ACTIVITY: Decide whether each statement below agrees with the article on the West Papua church conflict. (a) The general's letter was addressed to the Governor of Papua. (b) The letter was dated 1 May 1963. (c) Triassunu previously served in East Timor. For each, answer yes or no and quote the words of the article that decide it.

PROVIDED PASSAGE:
+===+

West Papua: Indonesian army general tightens the screws on the Kingmi Papua Church

Written By Voice Of Baptist Papua on July 11, 2011 | 2:12 AM

 A leaked letter discloses the Indonesian government’s attempts to repress movements for cultural pride and autonomy in the country's restive Pacific periphery.
Source Link: http://www.opendemocracy.net/eld/west-papua-church
From the outside looking in, it might appear that the latest church conflict in West Papua is just another example of factional Protestant politics. A little sordid perhaps, but irrelevant to all but the parties involved. Dig a little deeper, however, and one finds something more disturbing. A leaked letter from the head of the Indonesian Army in Papua obtained by this author reveals that far from being an internal church matter, the conflict between Kingmi Indonesia (GKII), a Protestant church that has parishes across Indonesia, and the breakaway Kingmi Papua Church (GKIP), goes to the heart of the Indonesian government’s attempt to repress movements for cultural pride and autonomy in the country’s restive Pacific periphery.

In a nutshell the conflict is over whether Kingmi Papua has the right to separate from Kingmi Indonesia and set up an autonomous synod, reverting to an arrangement that existed prior to 1987. The question is this: why has Major-General Erfi Triassunu waded into a conflict that he himself acknowledges is an internal church matter? In the letter (File Number: R/773/IV/2011) addressed to the Governor of Papua, Mr. Barnebus Suebu, dated 30 April 2011 and marked “secret”, Triassunu “respectfully requests” the Governor to arrange a meeting between GKII and GKIP. The General also offers himself as a mediator. The letter continues: “if the conflict cannot be resolved through discussion then assertive action must be taken”.
Let me translate “assertive action” for you. In East Timor when the Indonesian Army took “assertive action” against the Church there, they murdered church workers, massacred parishioners, raped women and burnt churches to the ground. In West Papua the Indonesian Army has a history of killing pastors from the Kingmi Papua Church, as well as other churches. This dates back to May 1 1963 when the Indonesian government took administrative control of the territory and has continued up to the present. Last October a video filmed on soldiers’ mobiles phones and circulated widely on the internet, showed several soldiers from Kostrad, the Indonesian Army’s Strategic Command – Triassunu’s own division – torturing a Papuan church worker by burning his genitals with a stick.
In the letter Triassunu, who previously served in Aceh, makes a number of accusations. He accuses Kingmi Papua of trying to access as much money as they can from the government’s Special Autonomy programme in order to create new churches. However, the real purpose of building a network of churches, Triassunu insists is “to strengthen Papuan civil society aspirations for freedom”. He then argues that the Kingmi Papua Church’s desire to be independent of the Indonesian Church is “just an excuse” for “the church to become a political vehicle” that supports “Papua Merdeka” (freedom).
Triassunu then goes on to make a number of recommendations. He specifically says that Kingmi Papua pastors should stick to Biblical “dogma” and not stray into politics. The General is on solid ground here, following in the footsteps of numerous dictators from Marcos to Pinochet, all notorious for their attempts to stifle meddlesome priests. Triassunu specifically names Reverends Benny Giay (the current moderator of the Kingmi Papua Church), Seblum Karubaba (the former moderator) and Noakh Nawipa (the Rector of the Pos 7 Theological College) as malcontents, mentioning several seminars organised by the trio where “Papua Merdeka” was discussed.

+===+

EXERCISE DATA:
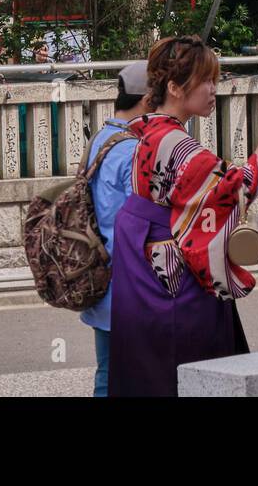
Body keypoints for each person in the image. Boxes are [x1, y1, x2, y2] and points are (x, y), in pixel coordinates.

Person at [108, 35, 258, 398]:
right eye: (205, 80)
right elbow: (242, 187)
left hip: (142, 260)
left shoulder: (148, 131)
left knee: (145, 370)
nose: (212, 90)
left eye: (214, 80)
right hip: (173, 276)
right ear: (174, 87)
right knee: (190, 371)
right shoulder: (179, 145)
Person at [80, 61, 152, 399]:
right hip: (129, 285)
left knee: (107, 373)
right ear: (148, 99)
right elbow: (138, 222)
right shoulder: (132, 149)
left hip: (100, 277)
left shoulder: (102, 138)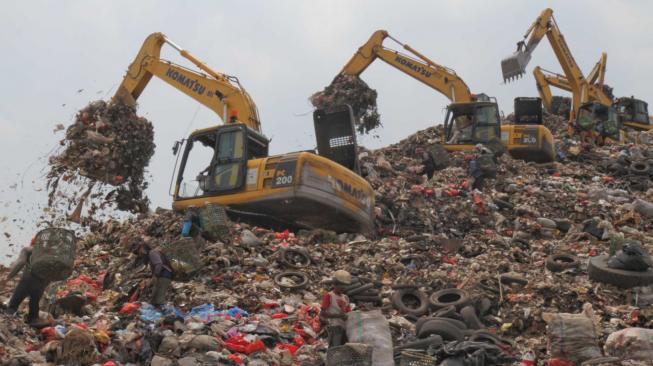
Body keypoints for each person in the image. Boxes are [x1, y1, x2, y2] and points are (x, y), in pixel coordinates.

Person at [4, 239, 50, 325]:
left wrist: (9, 277)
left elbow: (20, 263)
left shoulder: (28, 249)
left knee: (13, 304)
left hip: (27, 279)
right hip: (41, 283)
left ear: (32, 243)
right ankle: (33, 320)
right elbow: (51, 274)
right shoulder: (47, 256)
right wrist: (43, 285)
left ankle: (8, 318)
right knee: (34, 303)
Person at [320, 270, 352, 348]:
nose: (343, 287)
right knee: (335, 349)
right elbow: (323, 314)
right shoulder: (329, 296)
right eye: (341, 285)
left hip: (345, 328)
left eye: (345, 285)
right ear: (334, 284)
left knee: (344, 349)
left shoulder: (345, 298)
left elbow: (349, 313)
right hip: (334, 328)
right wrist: (338, 316)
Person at [136, 243, 174, 308]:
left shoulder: (152, 253)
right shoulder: (151, 254)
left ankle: (164, 313)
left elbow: (159, 264)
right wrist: (146, 275)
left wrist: (155, 275)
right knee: (154, 297)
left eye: (139, 251)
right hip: (162, 275)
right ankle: (157, 312)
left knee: (159, 297)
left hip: (164, 275)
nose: (140, 254)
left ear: (142, 249)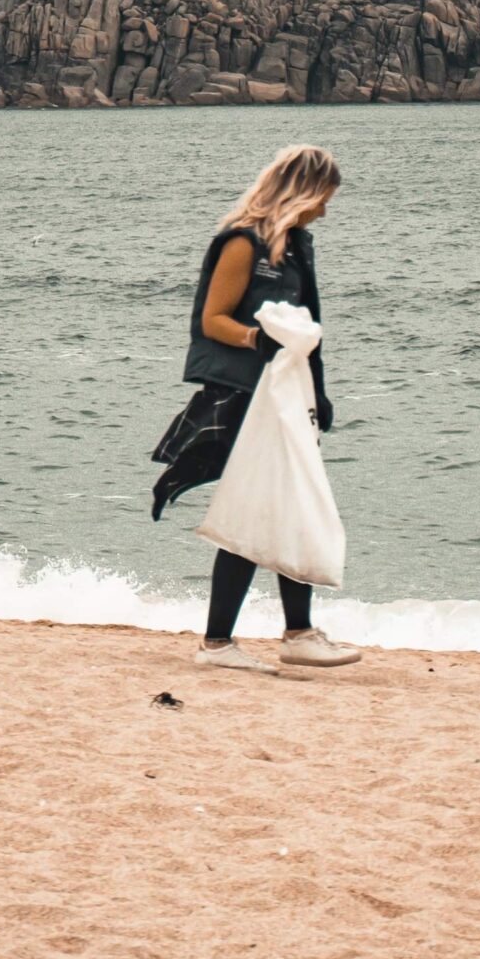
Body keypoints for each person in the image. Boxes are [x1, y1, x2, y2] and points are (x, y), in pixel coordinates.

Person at [151, 144, 361, 672]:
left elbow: (306, 331)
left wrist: (318, 392)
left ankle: (290, 634)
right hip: (247, 397)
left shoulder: (294, 247)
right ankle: (231, 643)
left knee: (285, 507)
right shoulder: (242, 244)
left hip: (285, 397)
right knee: (255, 510)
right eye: (323, 199)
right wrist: (254, 340)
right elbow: (213, 319)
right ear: (302, 192)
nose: (326, 210)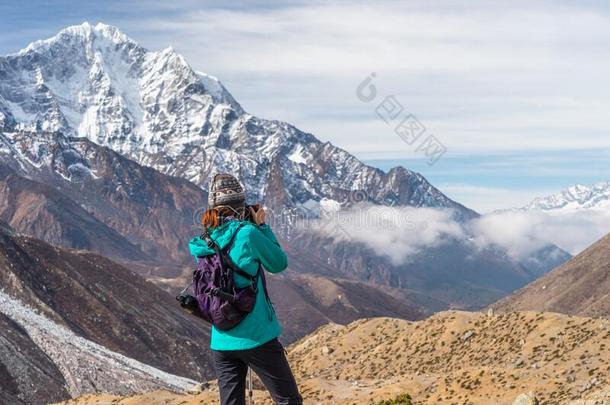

+===+

YOUR SOLUTION:
(a) Yes: "addressed to the Governor of Papua, Mr. Barnebus Suebu"
(b) No: "dated 30 April 2011"
(c) No: "who previously served in Aceh"